By PREETHI VENKATESH, Nathan G Greeneltch

Published:03/21/2018 Last Updated:03/21/2018

Volume 3 introduced various stages of the predictive model fitting and deployment process in Intel® Distribution for Python's (IDP) Intel® Data Analytics Acceleration Library (Intel® DAAL) used in a batch processing environment. In this volume, we will go deeper into other processing modes that Intel DAAL has in store; mainly focusing on accelerating the training stage. This article will illustrate two major computation modes which distinguish Intel® DAAL from other popular data analytics libraries available in the market: Distributed Processing and Online Processing modes.

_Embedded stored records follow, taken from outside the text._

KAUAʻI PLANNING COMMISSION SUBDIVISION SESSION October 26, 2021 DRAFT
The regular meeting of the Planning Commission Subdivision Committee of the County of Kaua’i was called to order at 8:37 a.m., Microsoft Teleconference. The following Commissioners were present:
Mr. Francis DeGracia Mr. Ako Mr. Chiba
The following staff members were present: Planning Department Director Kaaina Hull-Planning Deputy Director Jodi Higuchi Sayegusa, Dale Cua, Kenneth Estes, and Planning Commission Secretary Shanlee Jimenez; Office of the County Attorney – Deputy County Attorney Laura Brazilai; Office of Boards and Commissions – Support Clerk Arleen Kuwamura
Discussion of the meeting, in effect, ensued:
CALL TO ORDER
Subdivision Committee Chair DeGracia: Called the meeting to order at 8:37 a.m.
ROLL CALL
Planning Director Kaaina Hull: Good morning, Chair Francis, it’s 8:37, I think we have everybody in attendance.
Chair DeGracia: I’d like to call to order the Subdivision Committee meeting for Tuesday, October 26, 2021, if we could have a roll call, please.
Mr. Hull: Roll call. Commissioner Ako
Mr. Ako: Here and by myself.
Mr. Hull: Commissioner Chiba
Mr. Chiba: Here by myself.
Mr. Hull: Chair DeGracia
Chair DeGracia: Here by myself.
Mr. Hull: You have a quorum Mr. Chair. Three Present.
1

To accelerate the model training process, Intel DAAL supports **distributed processing mode** for large datasets including a programming model that makes it easy for users to implement a Master-Slave approach. Mpi4py can be easily interfaced with PyDAAL (Intel DAAL's Python API), as Intel DAAL's serialization and deserialization classes enable data exchange between nodes during parallel computation.

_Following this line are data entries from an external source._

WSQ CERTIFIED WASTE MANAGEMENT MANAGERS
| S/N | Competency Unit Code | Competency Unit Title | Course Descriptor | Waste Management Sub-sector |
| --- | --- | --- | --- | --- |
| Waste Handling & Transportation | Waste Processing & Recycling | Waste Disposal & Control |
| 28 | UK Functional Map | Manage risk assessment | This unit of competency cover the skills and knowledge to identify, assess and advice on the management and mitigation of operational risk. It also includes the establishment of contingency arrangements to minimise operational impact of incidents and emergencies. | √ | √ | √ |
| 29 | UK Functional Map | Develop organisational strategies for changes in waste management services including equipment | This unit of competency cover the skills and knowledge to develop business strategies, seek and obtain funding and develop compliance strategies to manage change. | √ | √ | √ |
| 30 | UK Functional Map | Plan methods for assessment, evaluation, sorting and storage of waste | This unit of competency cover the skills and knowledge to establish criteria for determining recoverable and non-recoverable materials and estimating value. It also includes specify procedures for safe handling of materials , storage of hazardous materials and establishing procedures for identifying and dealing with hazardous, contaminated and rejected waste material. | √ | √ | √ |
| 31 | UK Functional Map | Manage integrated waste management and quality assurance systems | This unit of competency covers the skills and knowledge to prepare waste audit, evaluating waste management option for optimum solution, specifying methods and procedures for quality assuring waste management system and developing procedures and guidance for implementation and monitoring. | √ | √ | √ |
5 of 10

To accelerate the model re-training process and to overcome challenges associated with limited compute resources, Intel DAAL includes **online processing mode**.

**Vol 1: Data Structures**- Introduces Data Management component of Intel DAAL and available custom Data Structures(Numeric Table and Data Dictionary) with code examples.**Vol 2: Basic Operations on Numeric Tables**- Introduces possible operations performed on Intel DAAL's custom Data Structure (Numeric Table and Data Dictionary) with code examples**Vol 3: Analytics Model Building and Deployment****–**Introduces analytics modeling and evaluation process in Intel DAAL with serialized deployment in batch processing.**Vol4: Distributed and Online Processing**– Introduces Intel DAAL's advanced processing modes (distributed and online) that support data analysis and model fitting on large and streaming data.

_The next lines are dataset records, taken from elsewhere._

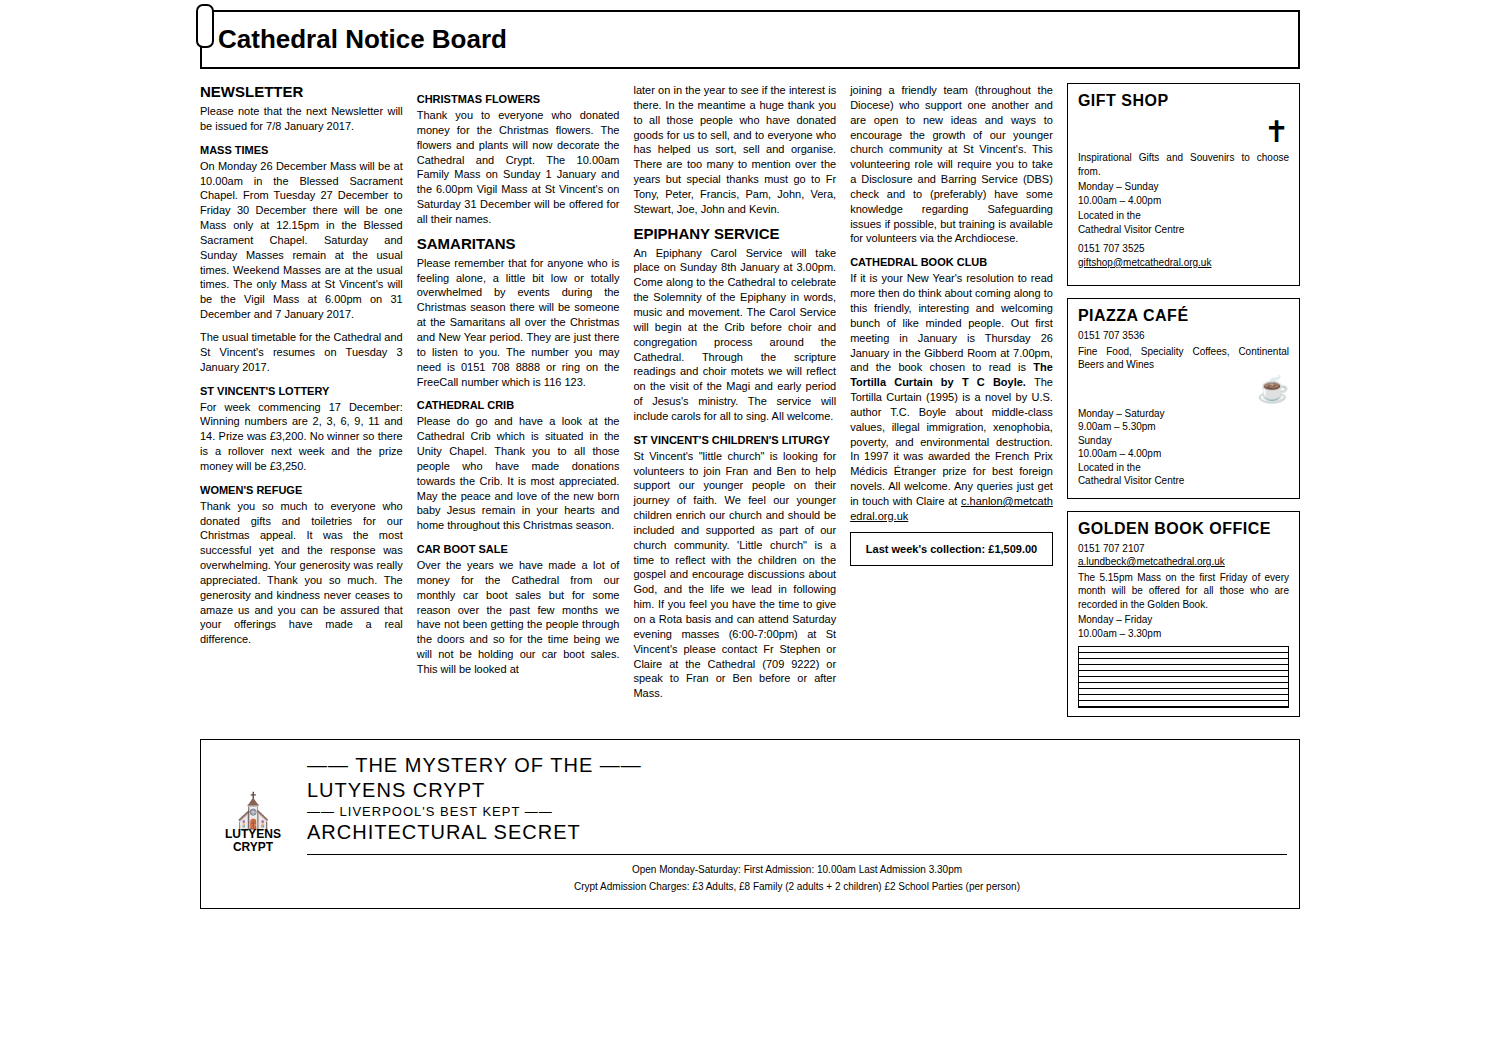Cathedral Notice Board
NEWSLETTER
Please note that the next Newsletter will be issued for 7/8 January 2017.
Mass Times
On Monday 26 December Mass will be at 10.00am in the Blessed Sacrament Chapel. From Tuesday 27 December to Friday 30 December there will be one Mass only at 12.15pm in the Blessed Sacrament Chapel. Saturday and Sunday Masses remain at the usual times. Weekend Masses are at the usual times. The only Mass at St Vincent's will be the Vigil Mass at 6.00pm on 31 December and 7 January 2017.
The usual timetable for the Cathedral and St Vincent's resumes on Tuesday 3 January 2017.
St Vincent's Lottery
For week commencing 17 December: Winning numbers are 2, 3, 6, 9, 11 and 14. Prize was £3,200. No winner so there is a rollover next week and the prize money will be £3,250.
Women's Refuge
Thank you so much to everyone who donated gifts and toiletries for our Christmas appeal. It was the most successful yet and the response was overwhelming. Your generosity was really appreciated. Thank you so much. The generosity and kindness never ceases to amaze us and you can be assured that your offerings have made a real difference.
Christmas Flowers
Thank you to everyone who donated money for the Christmas flowers. The flowers and plants will now decorate the Cathedral and Crypt. The 10.00am Family Mass on Sunday 1 January and the 6.00pm Vigil Mass at St Vincent's on Saturday 31 December will be offered for all their names.
SAMARITANS
Please remember that for anyone who is feeling alone, a little bit low or totally overwhelmed by events during the Christmas season there will be someone at the Samaritans all over the Christmas and New Year period. They are just there to listen to you. The number you may need is 0151 708 8888 or ring on the FreeCall number which is 116 123.
Cathedral Crib
Please do go and have a look at the Cathedral Crib which is situated in the Unity Chapel. Thank you to all those people who have made donations towards the Crib. It is most appreciated. May the peace and love of the new born baby Jesus remain in your hearts and home throughout this Christmas season.
Car Boot Sale
Over the years we have made a lot of money for the Cathedral from our monthly car boot sales but for some reason over the past few months we have not been getting the people through the doors and so for the time being we will not be holding our car boot sales. This will be looked at
later on in the year to see if the interest is there. In the meantime a huge thank you to all those people who have donated goods for us to sell, and to everyone who has helped us sort, sell and organise. There are too many to mention over the years but special thanks must go to Fr Tony, Peter, Francis, Pam, John, Vera, Stewart, Joe, John and Kevin.
EPIPHANY SERVICE
An Epiphany Carol Service will take place on Sunday 8th January at 3.00pm. Come along to the Cathedral to celebrate the Solemnity of the Epiphany in words, music and movement. The Carol Service will begin at the Crib before choir and congregation process around the Cathedral. Through the scripture readings and choir motets we will reflect on the visit of the Magi and early period of Jesus's ministry. The service will include carols for all to sing. All welcome.
St Vincent's Children's Liturgy
St Vincent's "little church" is looking for volunteers to join Fran and Ben to help support our younger people on their journey of faith. We feel our younger children enrich our church and should be included and supported as part of our church community. 'Little church" is a time to reflect with the children on the gospel and encourage discussions about God, and the life we lead in following him. If you feel you have the time to give on a Rota basis and can attend Saturday evening masses (6:00-7:00pm) at St Vincent's please contact Fr Stephen or Claire at the Cathedral (709 9222) or speak to Fran or Ben before or after Mass.
joining a friendly team (throughout the Diocese) who support one another and are open to new ideas and ways to encourage the growth of our younger church community at St Vincent's. This volunteering role will require you to take a Disclosure and Barring Service (DBS) check and to (preferably) have some knowledge regarding Safeguarding issues if possible, but training is available for volunteers via the Archdiocese.
Cathedral Book Club
If it is your New Year's resolution to read more then do think about coming along to this friendly, interesting and welcoming bunch of like minded people. Out first meeting in January is Thursday 26 January in the Gibberd Room at 7.00pm, and the book chosen to read is The Tortilla Curtain by T C Boyle. The Tortilla Curtain (1995) is a novel by U.S. author T.C. Boyle about middle-class values, illegal immigration, xenophobia, poverty, and environmental destruction. In 1997 it was awarded the French Prix Médicis Étranger prize for best foreign novels. All welcome. Any queries just get in touch with Claire at c.hanlon@metcathedral.org.uk
Last week's collection: £1,509.00
GIFT SHOP
✝
Inspirational Gifts and Souvenirs to choose from.
Monday – Sunday
10.00am – 4.00pm
Located in the
Cathedral Visitor Centre
0151 707 3525
giftshop@metcathedral.org.uk
PIAZZA CAFÉ
0151 707 3536
Fine Food, Speciality Coffees, Continental Beers and Wines
☕
Monday – Saturday
9.00am – 5.30pm
Sunday
10.00am – 4.00pm
Located in the
Cathedral Visitor Centre
GOLDEN BOOK OFFICE
0151 707 2107
a.lundbeck@metcathedral.org.uk
The 5.15pm Mass on the first Friday of every month will be offered for all those who are recorded in the Golden Book.
Monday – Friday
10.00am – 3.30pm
⛪
LUTYENS
CRYPT
—— THE MYSTERY OF THE ——
LUTYENS CRYPT
—— LIVERPOOL'S BEST KEPT ——
ARCHITECTURAL SECRET
Open Monday-Saturday: First Admission: 10.00am Last Admission 3.30pm
Crypt Admission Charges: £3 Adults, £8 Family (2 adults + 2 children) £2 School Parties (per person)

The demonstrations in this article require IDP, Intel DAAL and mpi4py installation which are available for free on Anaconda cloud.

- Install IDP full environment to install all the required packages
`conda create -n IDP –c intel intelpython3_full python=3.6`

- Activate IDP environment
`source activate IDP`

(or)

`activate IDP`

Refer to installation options and a complete list of Intel packages for more information

In recent years, popular machine learning algorithms have been packaged into simple toolkits facilitating the work of Machine learning practitioners. Most of the libraries in these toolkits perform sequential algorithm computations, also known as batch processing. This type of processing becomes problematic when dealing with Big Data. If computation in batch processing mode is time-consuming to generate a single model result on Big Data, parameter tuning can become near-to-impossible. To address this limitation, Intel DAAL provides "distributed processing" alternatives to accommodate standard practices in the data science community.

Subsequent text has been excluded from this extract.